▸ Exercício breve 1: No excerto sobre a chegada a Angoche, que inscrição se podia ler na frontaria semicircular do pequeno edifício térreo?
▸ Exercício breve 2: Cite do excerto sobre a chegada a Angoche todo o trecho que vai de "E foi assim" até "lado do edifício.".
▸ Exercício breve 3: Prossiga o excerto sobre a chegada a Angoche a partir do ponto em que termina.

E o que tinha de acontecer, aconteceu: a rede bagageira
não aguentou o esforço, rebentou de supetão e maletas e malões dispararam para
a popa do avião. Pelos olhos que olhei perpassava a côr do medo. Reagi,
minimizei o acontecido para ter comigo a minha gente , arvorei um ar ousado
tipo ‘Ó Cosme, olha nós, hem?’ e
preparei-me para esfolar o rabo da viagem. Foi quando se abriu a porta da
cabina e assomou a hospedeira em voz esganiçada:
- Está tudo bem aí
atrás?
Numa atmosfera mais favorável com a aproximação do mar, o
voar tornou-se ligeiro, equilibrado e elegante. Mas já cansados de uma jornada de
três vôos em dois aviões, iniciada havia montes de horas, suados e catinguentos
da atmosfera quente e viscosa respirada neste último, sem condicionador de ar,
ansiávamos pousar.
E foi assim completamente escalmorrados que pusémos pé em
terras de Angoche, depois de um pouso não muito suave, mas de grande alívio.
Até para a indisposição da Noélia.
Aero Clube de António Enes, podia ler-se na frontaria
semicircular que encimava o pequeno edifício térreo, posto à sombra por uma
placa assente como um avançado sobre colunas e que mais à frente ainda tinha
uma sebe cujo tratamento descuidado não conseguia empobrecer o vermelho das
flores que a pejavam.
Ali decorriam todas as operações próprias de um aeroporto.
Seguiram-se os gestos adequados à circunstância: esticar
o corpo, mirar o local, segurar os miúdos, controlar de longe o desembarque e
movimento da bagagem, uma voltinha de reconhecimento... e foi quando reparei em
três conspícuos senhores espècados ao lado do edifício.

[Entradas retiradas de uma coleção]
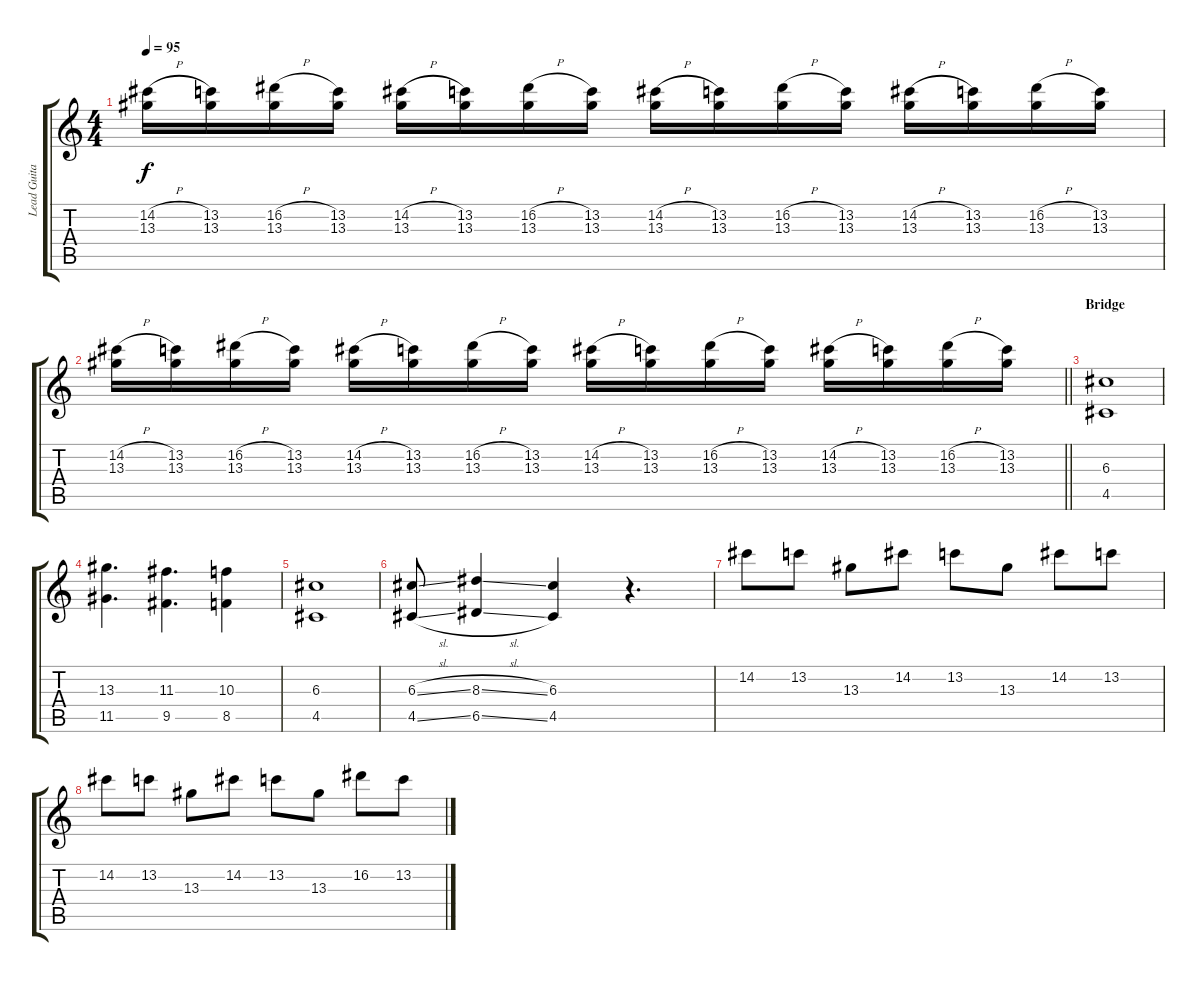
\track ("Lead Guitar" "Lead Guita") {instrument distortionguitar}
\staff {score tabs}
\tuning (E4 B3 G3 D3 A2 E2) {hide}
\ts (4 4)
\tempo 95
\clef g2
\ks c
(14.2{h} 13.3).16{dy f} (13.2 13.3).16 (16.2{h} 13.3).16 (13.2 13.3).16 (14.2{h} 13.3).16 (13.2 13.3).16 (16.2{h} 13.3).16 (13.2 13.3).16 (14.2{h} 13.3).16 (13.2 13.3).16 (16.2{h} 13.3).16 (13.2 13.3).16 (14.2{h} 13.3).16 (13.2 13.3).16 (16.2{h} 13.3).16 (13.2 13.3).16 |
\barLineRight lightlight
(14.2{h} 13.3).16 (13.2 13.3).16 (16.2{h} 13.3).16 (13.2 13.3).16 (14.2{h} 13.3).16 (13.2 13.3).16 (16.2{h} 13.3).16 (13.2 13.3).16 (14.2{h} 13.3).16 (13.2 13.3).16 (16.2{h} 13.3).16 (13.2 13.3).16 (14.2{h} 13.3).16 (13.2 13.3).16 (16.2{h} 13.3).16 (13.2 13.3).16 |
\section ("" "Bridge")
(6.3 4.5).1 |
(13.3 11.5).4{d} (11.3 9.5).4{d} (10.3 8.5).4 |
(6.3 4.5).1 |
(6.3{sl} 4.5{sl}).8 (8.3{sl} 6.5{sl}).4 (6.3 4.5).4 r.4{d} |
14.2.8 13.2.8 13.3.8 14.2.8 13.2.8 13.3.8 14.2.8 13.2.8 |
14.2.8 13.2.8 13.3.8 14.2.8 13.2.8 13.3.8 16.2.8 13.2.8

▸ Resposta ao exercício 1: Aero Clube de António Enes.

▸ Resposta ao exercício 2:
E foi assim completamente escalmorrados que pusémos pé em
terras de Angoche, depois de um pouso não muito suave, mas de grande alívio.
Até para a indisposição da Noélia.
Aero Clube de António Enes, podia ler-se na frontaria
semicircular que encimava o pequeno edifício térreo, posto à sombra por uma
placa assente como um avançado sobre colunas e que mais à frente ainda tinha
uma sebe cujo tratamento descuidado não conseguia empobrecer o vermelho das
flores que a pejavam.
Ali decorriam todas as operações próprias de um aeroporto.
Seguiram-se os gestos adequados à circunstância: esticar
o corpo, mirar o local, segurar os miúdos, controlar de longe o desembarque e
movimento da bagagem, uma voltinha de reconhecimento... e foi quando reparei em
três conspícuos senhores espècados ao lado do edifício.

▸ Resposta ao exercício 3:
Trajando impecáveis fatos escuros ‘de ver a Deus’, gravatas
de cetim cinzento de casamento sobre o branco-cal das camisas, escorrendo suor
sob um sol que fazia a alegria dos lagartos, tinham o iniludível aspecto de uma
comissão de recepção. Não me dei logo conta de que poderia ser eu o alvo, mas
quando os olhei mais atento vi que me fixavam. Deveriam saber que me deslocava
com mulher e dois filhos e era o único passageiro que se ajustava a tais
parâmetros. Apesar disso, por certo de pé atrás, recusavam-se a sobrepor a idèia
do chefe que esperavam àquele espécime em camisa cor de grão, calças de
bombazina azul gritante e umas botas de camurça cinzenta com franjas quase até
ao chão.
Num ápice tive a presciência da verdade e senti-me corar
por dentro, pelo ridículo da situação que não previra… e deveria tê-lo feito.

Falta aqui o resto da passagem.